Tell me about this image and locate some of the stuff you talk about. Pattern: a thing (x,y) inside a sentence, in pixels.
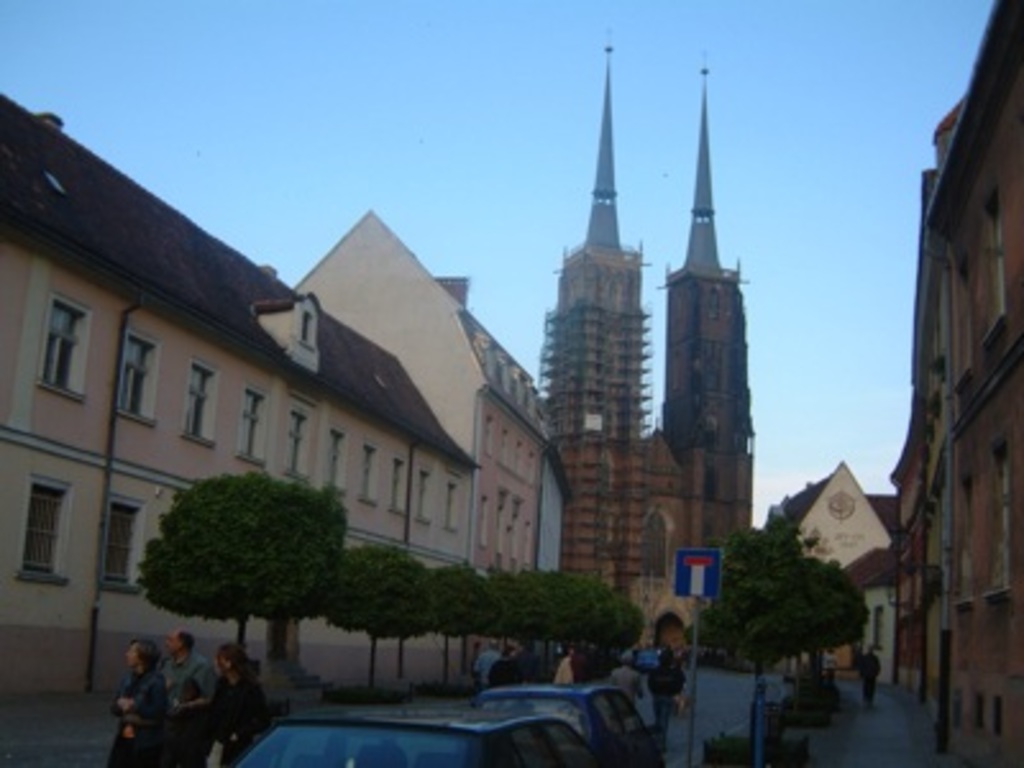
In the center of the image (494,422) buildings (573,451) are there. At the bottom of the image (544,681) we can see some persons (676,673), cars (498,760), trees (711,625), boards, road (722,688) are there. At the top of the image (843,122) sky (801,441) is present.
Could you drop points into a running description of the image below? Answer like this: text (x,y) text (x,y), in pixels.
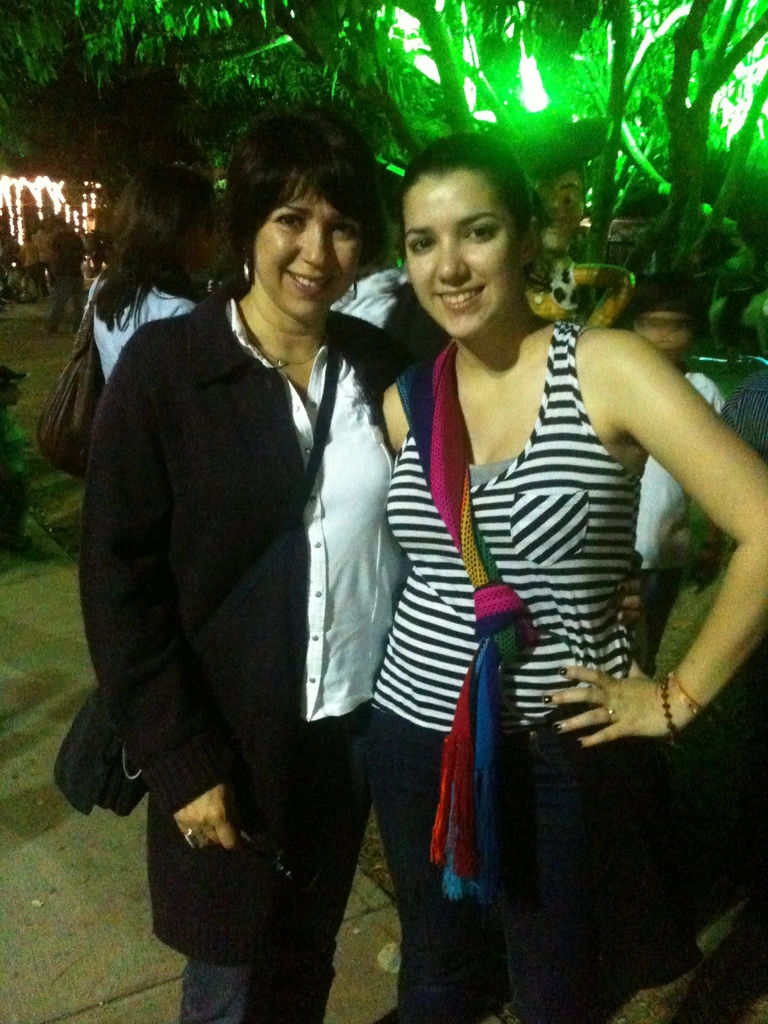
In this picture we can see two women (512,902), they are smiling, one woman (165,804) is wearing a bag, holding an object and in the background (734,295) we can see people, trees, lights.
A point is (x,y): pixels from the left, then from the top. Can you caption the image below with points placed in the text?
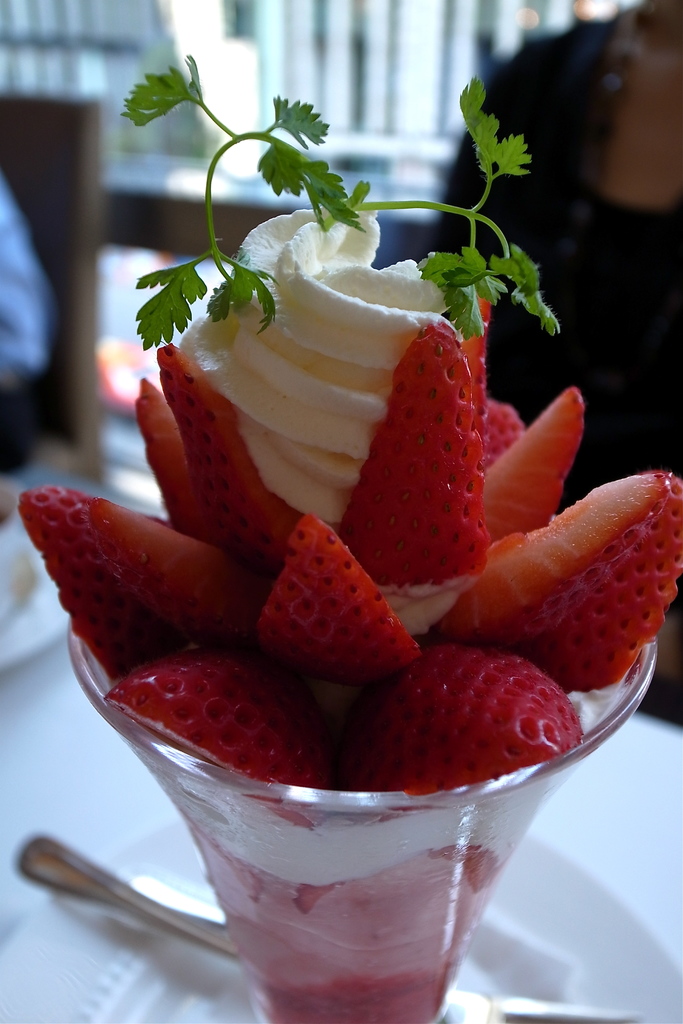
In the foreground of this image (421,609), there is an ice cream (321,270) and few strawberry pieces (421,691) in a glass (381,958) which is on a saucer (133,993) and a spoon (158,905) placed on the saucer (154,859). In the background (651,137), there are two persons (8,274) sitting on the chairs (73,165) near a white table (648,825). In the background (302,45) top side of the image (302,41), it is blurred.
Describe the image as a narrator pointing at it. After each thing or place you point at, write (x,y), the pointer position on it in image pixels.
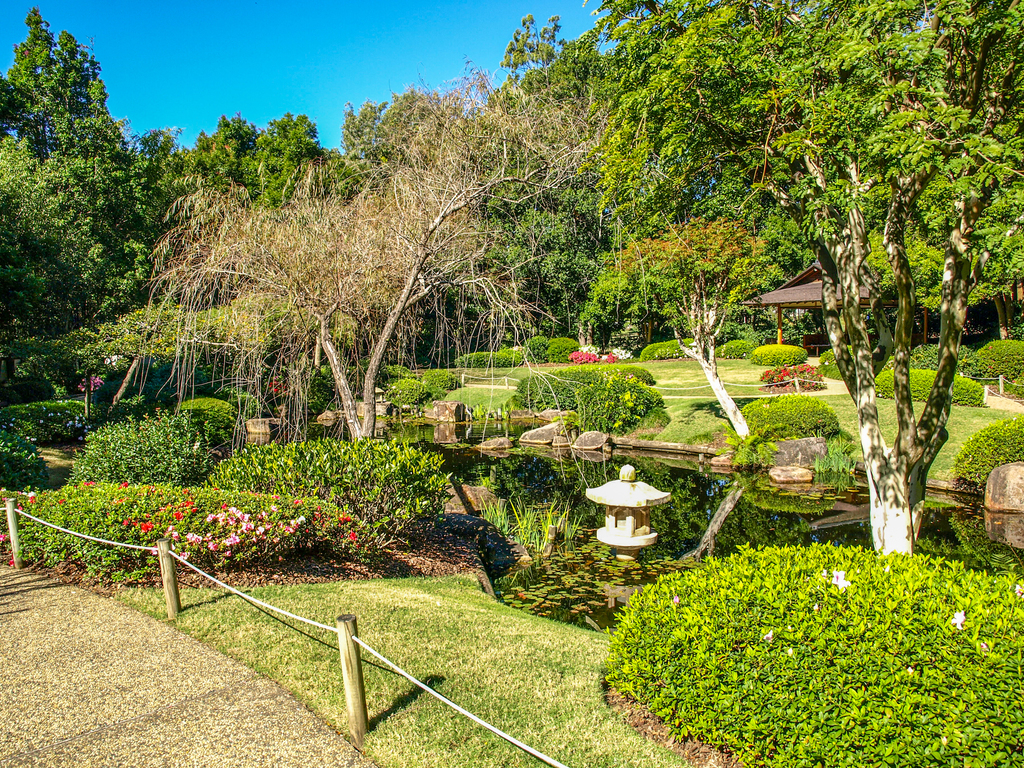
In this image there is the sky (327,17) towards the top of the image (311,23), there are trees (841,117), there are plants (657,351), there is grass (678,371), there is water (783,502) towards the right of the image (818,516), there is a fence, there are flowers (246,517), there are objects (622,482) on the ground (673,439), there is ground (227,729) towards the bottom of the image (405,733).
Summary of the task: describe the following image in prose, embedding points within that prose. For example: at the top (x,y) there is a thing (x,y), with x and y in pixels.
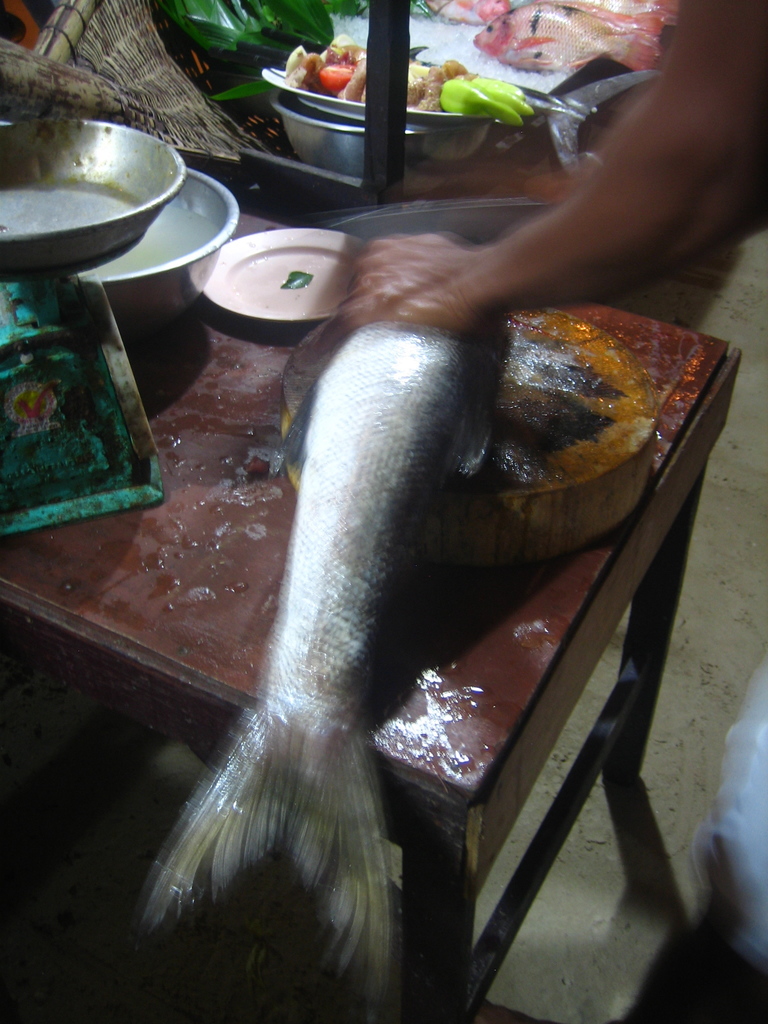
In this image we can see fish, utensils (24,247), person's hand (435,247), table (69,659) and other objects (559,345). At the top of the image (630,47) there is another fish (537,35), food items (412,61), utensils (356,79) and other objects (253,36). In the background of the image (239,978) there is the ground (715,556).
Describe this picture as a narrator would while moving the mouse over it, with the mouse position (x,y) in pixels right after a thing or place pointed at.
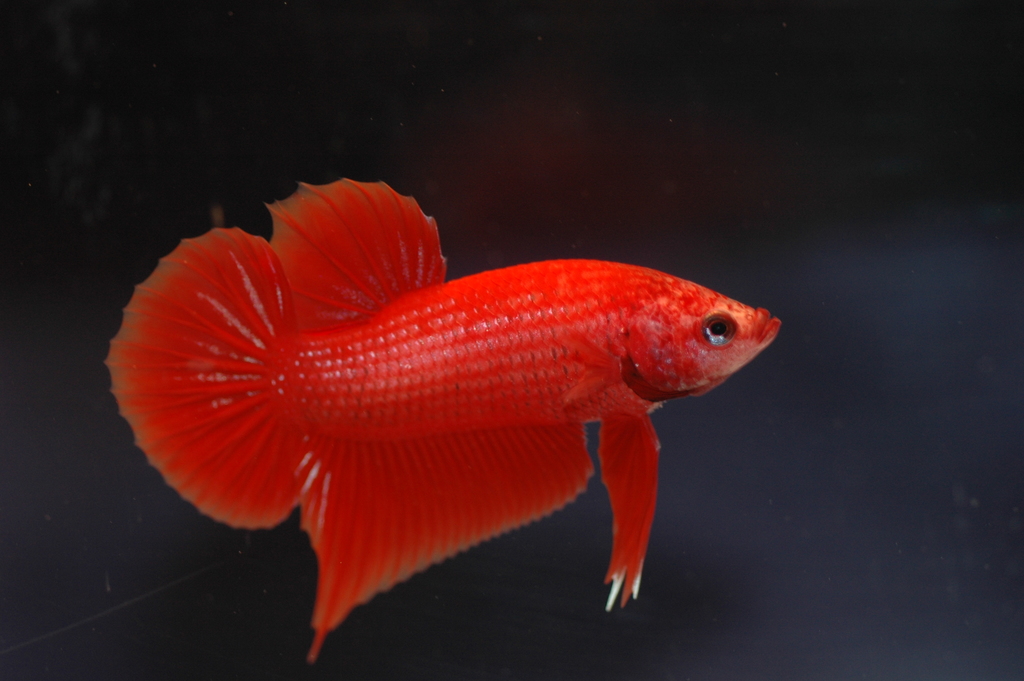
There is a red color fish (430,358). And the background (247,602) is dark in color.
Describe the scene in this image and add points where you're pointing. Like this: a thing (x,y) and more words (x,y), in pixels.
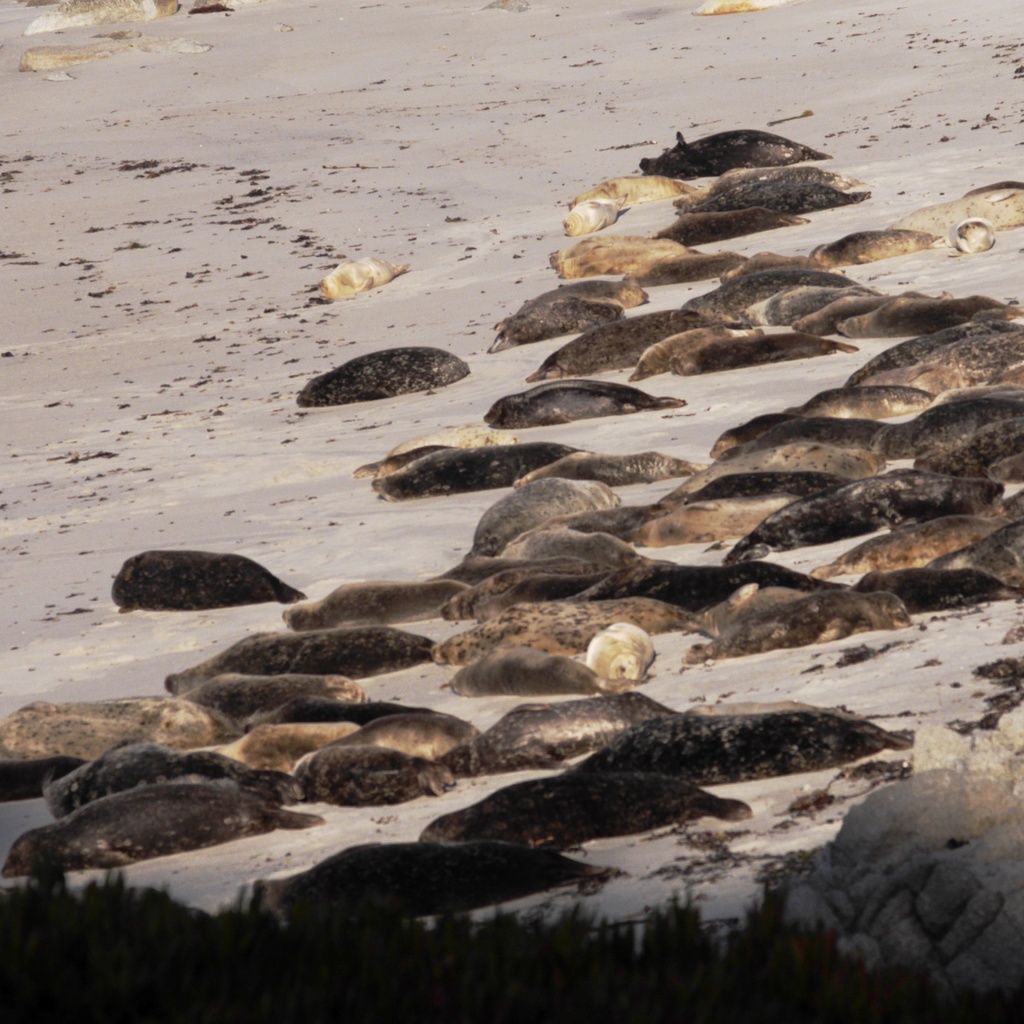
In this image there are a few animals (585,485) on the surface (397,511), at the bottom of the image (511,1002) there are a few plants (535,961).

# # # #

__EXERCISE__. Repeat the material verbatim but without any of its pictures.

__SOLUTION FOR THIS PROBLEM__.
Tell me about this image and locate some of the stuff you talk about. Pattern: a thing (x,y) inside a sentence, in pixels.
In the center of the image (494,422) buildings (573,451) are there. At the bottom of the image (544,681) we can see some persons (676,673), cars (498,760), trees (711,625), boards, road (722,688) are there. At the top of the image (843,122) sky (801,441) is present.
Could you drop points into a running description of the image below? Answer like this: text (x,y) text (x,y), in pixels.
In this picture we can see two women (512,902), they are smiling, one woman (165,804) is wearing a bag, holding an object and in the background (734,295) we can see people, trees, lights.
A point is (x,y): pixels from the left, then from the top. Can you caption the image below with points placed in the text?
In the foreground of this image (421,609), there is an ice cream (321,270) and few strawberry pieces (421,691) in a glass (381,958) which is on a saucer (133,993) and a spoon (158,905) placed on the saucer (154,859). In the background (651,137), there are two persons (8,274) sitting on the chairs (73,165) near a white table (648,825). In the background (302,45) top side of the image (302,41), it is blurred.
Describe the image as a narrator pointing at it. After each thing or place you point at, write (x,y), the pointer position on it in image pixels.
In this image there is the sky (327,17) towards the top of the image (311,23), there are trees (841,117), there are plants (657,351), there is grass (678,371), there is water (783,502) towards the right of the image (818,516), there is a fence, there are flowers (246,517), there are objects (622,482) on the ground (673,439), there is ground (227,729) towards the bottom of the image (405,733).
Summary of the task: describe the following image in prose, embedding points within that prose. For example: at the top (x,y) there is a thing (x,y), with x and y in pixels.
In this image we can see fish, utensils (24,247), person's hand (435,247), table (69,659) and other objects (559,345). At the top of the image (630,47) there is another fish (537,35), food items (412,61), utensils (356,79) and other objects (253,36). In the background of the image (239,978) there is the ground (715,556).
Describe this picture as a narrator would while moving the mouse over it, with the mouse position (x,y) in pixels right after a thing or place pointed at.
There is a red color fish (430,358). And the background (247,602) is dark in color.
Describe the scene in this image and add points where you're pointing. Like this: a thing (x,y) and more words (x,y), in pixels.
In this image there are a few animals (585,485) on the surface (397,511), at the bottom of the image (511,1002) there are a few plants (535,961).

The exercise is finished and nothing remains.